**GIVEN RECORDS**
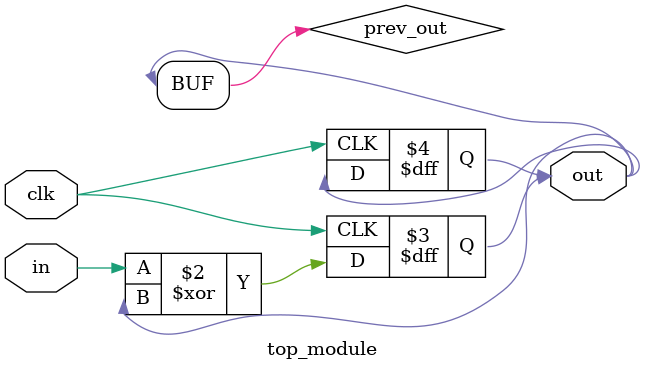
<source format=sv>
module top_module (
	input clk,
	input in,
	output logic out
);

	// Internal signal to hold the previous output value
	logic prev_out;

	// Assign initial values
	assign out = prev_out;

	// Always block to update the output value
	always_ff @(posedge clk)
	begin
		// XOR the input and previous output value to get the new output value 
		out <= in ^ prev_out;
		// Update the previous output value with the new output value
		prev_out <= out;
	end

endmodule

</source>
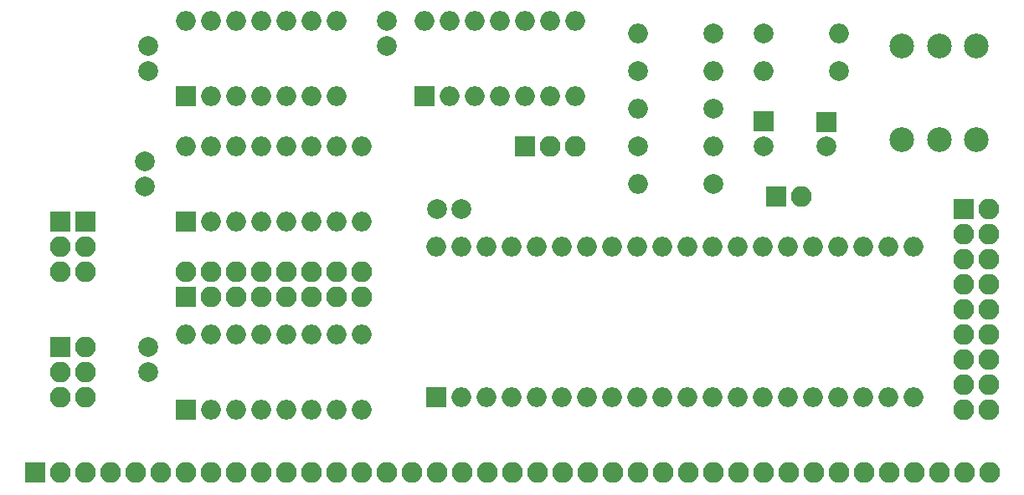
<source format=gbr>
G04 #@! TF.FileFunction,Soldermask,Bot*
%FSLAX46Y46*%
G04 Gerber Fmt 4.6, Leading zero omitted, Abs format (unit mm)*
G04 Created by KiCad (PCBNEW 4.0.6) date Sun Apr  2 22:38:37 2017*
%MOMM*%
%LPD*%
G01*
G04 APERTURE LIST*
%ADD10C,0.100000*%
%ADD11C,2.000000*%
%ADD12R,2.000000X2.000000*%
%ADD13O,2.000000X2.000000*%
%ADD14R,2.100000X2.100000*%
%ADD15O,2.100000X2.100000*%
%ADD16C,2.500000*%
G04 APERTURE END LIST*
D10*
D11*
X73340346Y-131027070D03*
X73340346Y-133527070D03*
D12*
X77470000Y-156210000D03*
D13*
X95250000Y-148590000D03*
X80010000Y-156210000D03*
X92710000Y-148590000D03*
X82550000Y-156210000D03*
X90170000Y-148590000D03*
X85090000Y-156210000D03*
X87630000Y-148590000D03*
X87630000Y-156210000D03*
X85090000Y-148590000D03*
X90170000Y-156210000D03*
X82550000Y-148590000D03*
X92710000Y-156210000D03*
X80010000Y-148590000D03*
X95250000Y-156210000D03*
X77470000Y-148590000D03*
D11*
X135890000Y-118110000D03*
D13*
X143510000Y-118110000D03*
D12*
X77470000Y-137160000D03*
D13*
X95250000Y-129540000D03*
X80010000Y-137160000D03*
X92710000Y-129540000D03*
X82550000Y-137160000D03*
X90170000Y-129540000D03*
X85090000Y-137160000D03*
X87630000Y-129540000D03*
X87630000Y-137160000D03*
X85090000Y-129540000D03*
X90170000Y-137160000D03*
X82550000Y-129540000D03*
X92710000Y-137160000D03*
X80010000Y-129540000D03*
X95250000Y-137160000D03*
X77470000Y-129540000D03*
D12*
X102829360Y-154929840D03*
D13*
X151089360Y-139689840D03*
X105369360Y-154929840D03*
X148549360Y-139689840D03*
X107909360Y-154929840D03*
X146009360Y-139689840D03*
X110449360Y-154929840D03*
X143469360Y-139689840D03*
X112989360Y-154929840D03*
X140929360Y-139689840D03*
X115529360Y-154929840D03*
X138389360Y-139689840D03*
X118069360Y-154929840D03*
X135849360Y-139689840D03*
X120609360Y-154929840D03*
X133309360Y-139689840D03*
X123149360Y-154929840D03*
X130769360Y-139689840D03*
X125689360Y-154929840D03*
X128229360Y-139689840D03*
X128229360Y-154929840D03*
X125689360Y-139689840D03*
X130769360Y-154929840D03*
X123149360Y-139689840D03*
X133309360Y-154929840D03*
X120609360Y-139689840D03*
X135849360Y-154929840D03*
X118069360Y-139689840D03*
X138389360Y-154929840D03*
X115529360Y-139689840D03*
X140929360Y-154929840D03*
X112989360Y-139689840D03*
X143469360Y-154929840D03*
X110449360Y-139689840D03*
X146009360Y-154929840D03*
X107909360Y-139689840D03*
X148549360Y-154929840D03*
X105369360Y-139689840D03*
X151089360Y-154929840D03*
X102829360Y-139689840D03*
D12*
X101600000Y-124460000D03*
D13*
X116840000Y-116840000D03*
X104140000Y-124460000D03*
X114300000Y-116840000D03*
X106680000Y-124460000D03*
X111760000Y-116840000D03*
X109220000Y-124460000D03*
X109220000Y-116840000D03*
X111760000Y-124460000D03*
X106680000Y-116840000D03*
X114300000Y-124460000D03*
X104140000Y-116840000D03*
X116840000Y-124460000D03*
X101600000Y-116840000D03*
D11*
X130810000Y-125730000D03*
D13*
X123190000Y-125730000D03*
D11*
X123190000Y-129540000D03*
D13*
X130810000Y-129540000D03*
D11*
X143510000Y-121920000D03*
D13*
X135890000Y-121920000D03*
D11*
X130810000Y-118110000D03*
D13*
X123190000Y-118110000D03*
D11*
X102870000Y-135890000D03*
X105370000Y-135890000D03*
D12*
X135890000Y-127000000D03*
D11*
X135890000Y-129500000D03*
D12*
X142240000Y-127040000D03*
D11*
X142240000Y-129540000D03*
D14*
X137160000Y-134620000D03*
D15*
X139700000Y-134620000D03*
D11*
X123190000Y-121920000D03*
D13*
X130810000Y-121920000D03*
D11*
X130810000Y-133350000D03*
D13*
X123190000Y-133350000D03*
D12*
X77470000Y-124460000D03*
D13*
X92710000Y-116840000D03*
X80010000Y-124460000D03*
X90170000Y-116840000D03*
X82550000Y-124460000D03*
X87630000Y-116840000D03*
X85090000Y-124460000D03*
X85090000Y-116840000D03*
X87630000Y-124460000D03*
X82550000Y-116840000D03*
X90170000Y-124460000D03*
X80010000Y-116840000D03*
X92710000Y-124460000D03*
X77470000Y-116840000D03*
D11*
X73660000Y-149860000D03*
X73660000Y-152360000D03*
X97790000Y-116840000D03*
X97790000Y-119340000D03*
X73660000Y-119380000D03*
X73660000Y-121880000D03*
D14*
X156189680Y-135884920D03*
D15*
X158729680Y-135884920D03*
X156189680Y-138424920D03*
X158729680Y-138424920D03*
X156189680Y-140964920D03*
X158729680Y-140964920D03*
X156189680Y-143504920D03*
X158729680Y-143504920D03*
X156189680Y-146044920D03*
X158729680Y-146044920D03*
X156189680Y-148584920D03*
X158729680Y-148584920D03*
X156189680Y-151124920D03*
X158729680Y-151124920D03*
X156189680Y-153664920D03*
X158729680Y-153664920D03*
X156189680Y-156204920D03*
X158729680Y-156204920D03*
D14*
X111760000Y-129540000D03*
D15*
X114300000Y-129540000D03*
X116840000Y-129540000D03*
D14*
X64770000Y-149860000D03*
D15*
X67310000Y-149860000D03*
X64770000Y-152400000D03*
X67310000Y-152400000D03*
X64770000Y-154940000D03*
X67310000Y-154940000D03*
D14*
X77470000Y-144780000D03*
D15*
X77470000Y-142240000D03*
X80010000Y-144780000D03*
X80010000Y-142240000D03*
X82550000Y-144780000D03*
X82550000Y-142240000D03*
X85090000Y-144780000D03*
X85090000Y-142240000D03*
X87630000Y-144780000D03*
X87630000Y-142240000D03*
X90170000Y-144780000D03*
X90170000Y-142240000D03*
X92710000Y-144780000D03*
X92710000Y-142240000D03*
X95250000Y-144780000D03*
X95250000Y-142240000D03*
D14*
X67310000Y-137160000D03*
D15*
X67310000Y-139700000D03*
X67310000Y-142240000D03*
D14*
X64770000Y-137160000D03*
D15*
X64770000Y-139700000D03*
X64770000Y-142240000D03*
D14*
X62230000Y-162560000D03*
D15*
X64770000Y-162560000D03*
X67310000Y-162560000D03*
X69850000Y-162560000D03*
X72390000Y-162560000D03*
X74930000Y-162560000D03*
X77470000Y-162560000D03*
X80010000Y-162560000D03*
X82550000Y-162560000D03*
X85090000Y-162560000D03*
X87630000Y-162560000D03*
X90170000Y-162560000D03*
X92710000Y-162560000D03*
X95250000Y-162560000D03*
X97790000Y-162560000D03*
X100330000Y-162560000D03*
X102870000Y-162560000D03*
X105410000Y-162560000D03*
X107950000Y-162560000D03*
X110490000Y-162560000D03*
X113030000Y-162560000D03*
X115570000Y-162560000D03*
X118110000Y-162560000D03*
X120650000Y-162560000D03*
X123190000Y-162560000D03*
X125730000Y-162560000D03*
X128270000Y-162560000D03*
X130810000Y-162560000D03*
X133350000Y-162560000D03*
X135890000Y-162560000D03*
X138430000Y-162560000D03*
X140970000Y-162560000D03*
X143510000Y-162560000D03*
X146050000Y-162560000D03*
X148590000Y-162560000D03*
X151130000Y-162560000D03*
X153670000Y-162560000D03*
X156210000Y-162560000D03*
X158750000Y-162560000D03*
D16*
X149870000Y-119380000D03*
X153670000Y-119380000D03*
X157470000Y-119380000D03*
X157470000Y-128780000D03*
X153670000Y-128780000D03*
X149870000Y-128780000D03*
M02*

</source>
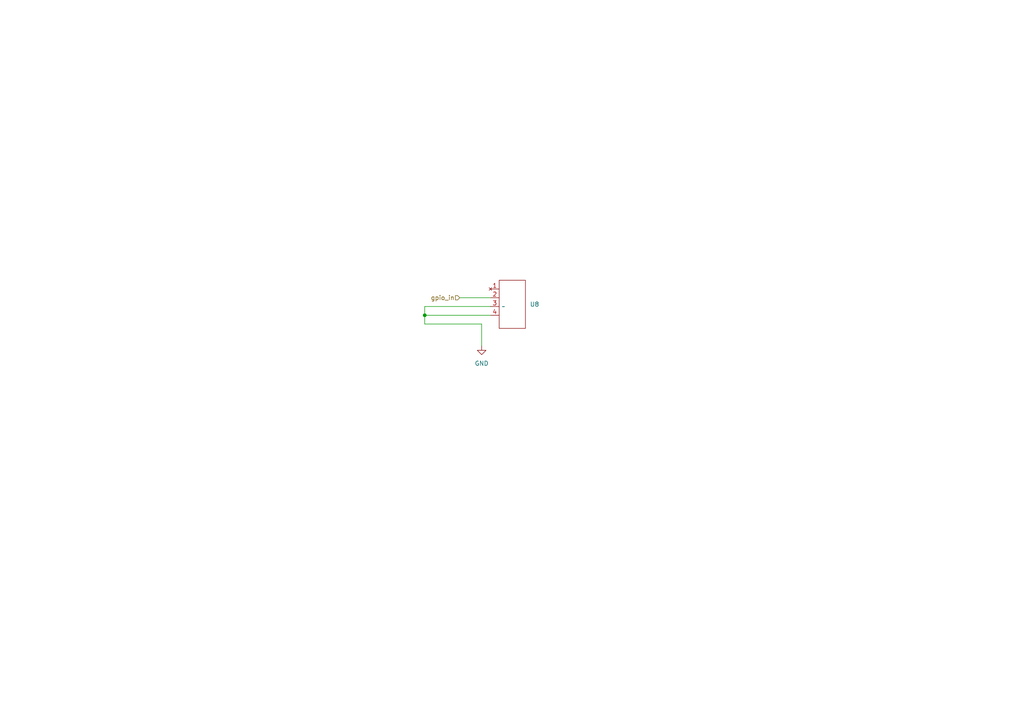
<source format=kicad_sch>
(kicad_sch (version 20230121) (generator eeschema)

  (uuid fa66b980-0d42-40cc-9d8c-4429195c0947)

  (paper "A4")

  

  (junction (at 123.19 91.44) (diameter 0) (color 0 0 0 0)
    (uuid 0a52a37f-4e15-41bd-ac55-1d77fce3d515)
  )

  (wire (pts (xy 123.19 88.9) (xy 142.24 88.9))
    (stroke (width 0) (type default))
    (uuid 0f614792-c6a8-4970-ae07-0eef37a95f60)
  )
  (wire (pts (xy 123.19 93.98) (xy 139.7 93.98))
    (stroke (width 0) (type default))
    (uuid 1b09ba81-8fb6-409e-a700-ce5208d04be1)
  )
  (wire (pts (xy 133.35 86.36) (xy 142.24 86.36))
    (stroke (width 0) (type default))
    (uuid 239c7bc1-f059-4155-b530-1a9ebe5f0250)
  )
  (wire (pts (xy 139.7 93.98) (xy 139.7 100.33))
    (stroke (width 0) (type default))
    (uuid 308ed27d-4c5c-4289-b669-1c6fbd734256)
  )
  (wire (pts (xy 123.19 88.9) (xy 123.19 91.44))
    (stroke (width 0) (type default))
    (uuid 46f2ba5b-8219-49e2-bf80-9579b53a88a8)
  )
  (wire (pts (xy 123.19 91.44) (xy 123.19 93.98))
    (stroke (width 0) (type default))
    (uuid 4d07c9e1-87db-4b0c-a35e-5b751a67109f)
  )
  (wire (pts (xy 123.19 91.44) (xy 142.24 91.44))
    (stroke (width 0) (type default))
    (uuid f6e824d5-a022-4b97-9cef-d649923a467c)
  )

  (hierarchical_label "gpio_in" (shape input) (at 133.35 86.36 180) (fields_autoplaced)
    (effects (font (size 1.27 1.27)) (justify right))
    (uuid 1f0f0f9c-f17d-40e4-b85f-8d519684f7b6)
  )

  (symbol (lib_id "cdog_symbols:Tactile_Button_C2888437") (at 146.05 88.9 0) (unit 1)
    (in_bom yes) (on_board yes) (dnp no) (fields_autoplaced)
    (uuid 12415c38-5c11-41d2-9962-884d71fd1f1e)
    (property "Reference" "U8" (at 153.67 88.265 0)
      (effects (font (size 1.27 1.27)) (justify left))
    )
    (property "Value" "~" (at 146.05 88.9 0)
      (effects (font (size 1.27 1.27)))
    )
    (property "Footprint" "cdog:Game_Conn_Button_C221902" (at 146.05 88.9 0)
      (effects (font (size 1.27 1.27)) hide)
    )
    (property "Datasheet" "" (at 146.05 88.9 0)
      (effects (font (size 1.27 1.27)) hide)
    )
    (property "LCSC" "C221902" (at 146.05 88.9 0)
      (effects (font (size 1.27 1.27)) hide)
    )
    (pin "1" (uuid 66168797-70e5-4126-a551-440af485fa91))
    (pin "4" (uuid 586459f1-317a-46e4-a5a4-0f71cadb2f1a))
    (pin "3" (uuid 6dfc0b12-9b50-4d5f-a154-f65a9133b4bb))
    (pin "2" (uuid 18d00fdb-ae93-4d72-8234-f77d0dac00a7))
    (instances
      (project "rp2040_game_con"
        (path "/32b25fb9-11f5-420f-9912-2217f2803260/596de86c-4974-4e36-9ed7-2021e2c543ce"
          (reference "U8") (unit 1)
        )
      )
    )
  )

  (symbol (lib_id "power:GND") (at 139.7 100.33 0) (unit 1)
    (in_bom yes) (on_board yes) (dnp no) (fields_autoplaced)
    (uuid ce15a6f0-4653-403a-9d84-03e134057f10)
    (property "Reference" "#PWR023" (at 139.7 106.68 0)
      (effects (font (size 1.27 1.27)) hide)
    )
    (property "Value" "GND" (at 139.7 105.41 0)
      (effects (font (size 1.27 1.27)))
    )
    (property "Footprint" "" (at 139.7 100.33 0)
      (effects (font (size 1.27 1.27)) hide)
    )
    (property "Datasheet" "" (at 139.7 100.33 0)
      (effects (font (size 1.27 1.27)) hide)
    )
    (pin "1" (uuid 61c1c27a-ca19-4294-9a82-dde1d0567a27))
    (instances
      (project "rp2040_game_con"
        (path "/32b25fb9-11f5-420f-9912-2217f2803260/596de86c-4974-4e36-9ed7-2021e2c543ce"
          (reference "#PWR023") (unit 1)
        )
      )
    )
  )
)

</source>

**WHAT THE TASK ASKS**
Find the line with "X106680000Y-124460000D03*" in the entries above. Retype it and each line after it, exactly, through the line with "X82550000Y-124460000D03*", and stop there.

**RESULT FOR THIS TASK**
X106680000Y-124460000D03*
X111760000Y-116840000D03*
X109220000Y-124460000D03*
X109220000Y-116840000D03*
X111760000Y-124460000D03*
X106680000Y-116840000D03*
X114300000Y-124460000D03*
X104140000Y-116840000D03*
X116840000Y-124460000D03*
X101600000Y-116840000D03*
D11*
X130810000Y-125730000D03*
D13*
X123190000Y-125730000D03*
D11*
X123190000Y-129540000D03*
D13*
X130810000Y-129540000D03*
D11*
X143510000Y-121920000D03*
D13*
X135890000Y-121920000D03*
D11*
X130810000Y-118110000D03*
D13*
X123190000Y-118110000D03*
D11*
X102870000Y-135890000D03*
X105370000Y-135890000D03*
D12*
X135890000Y-127000000D03*
D11*
X135890000Y-129500000D03*
D12*
X142240000Y-127040000D03*
D11*
X142240000Y-129540000D03*
D14*
X137160000Y-134620000D03*
D15*
X139700000Y-134620000D03*
D11*
X123190000Y-121920000D03*
D13*
X130810000Y-121920000D03*
D11*
X130810000Y-133350000D03*
D13*
X123190000Y-133350000D03*
D12*
X77470000Y-124460000D03*
D13*
X92710000Y-116840000D03*
X80010000Y-124460000D03*
X90170000Y-116840000D03*
X82550000Y-124460000D03*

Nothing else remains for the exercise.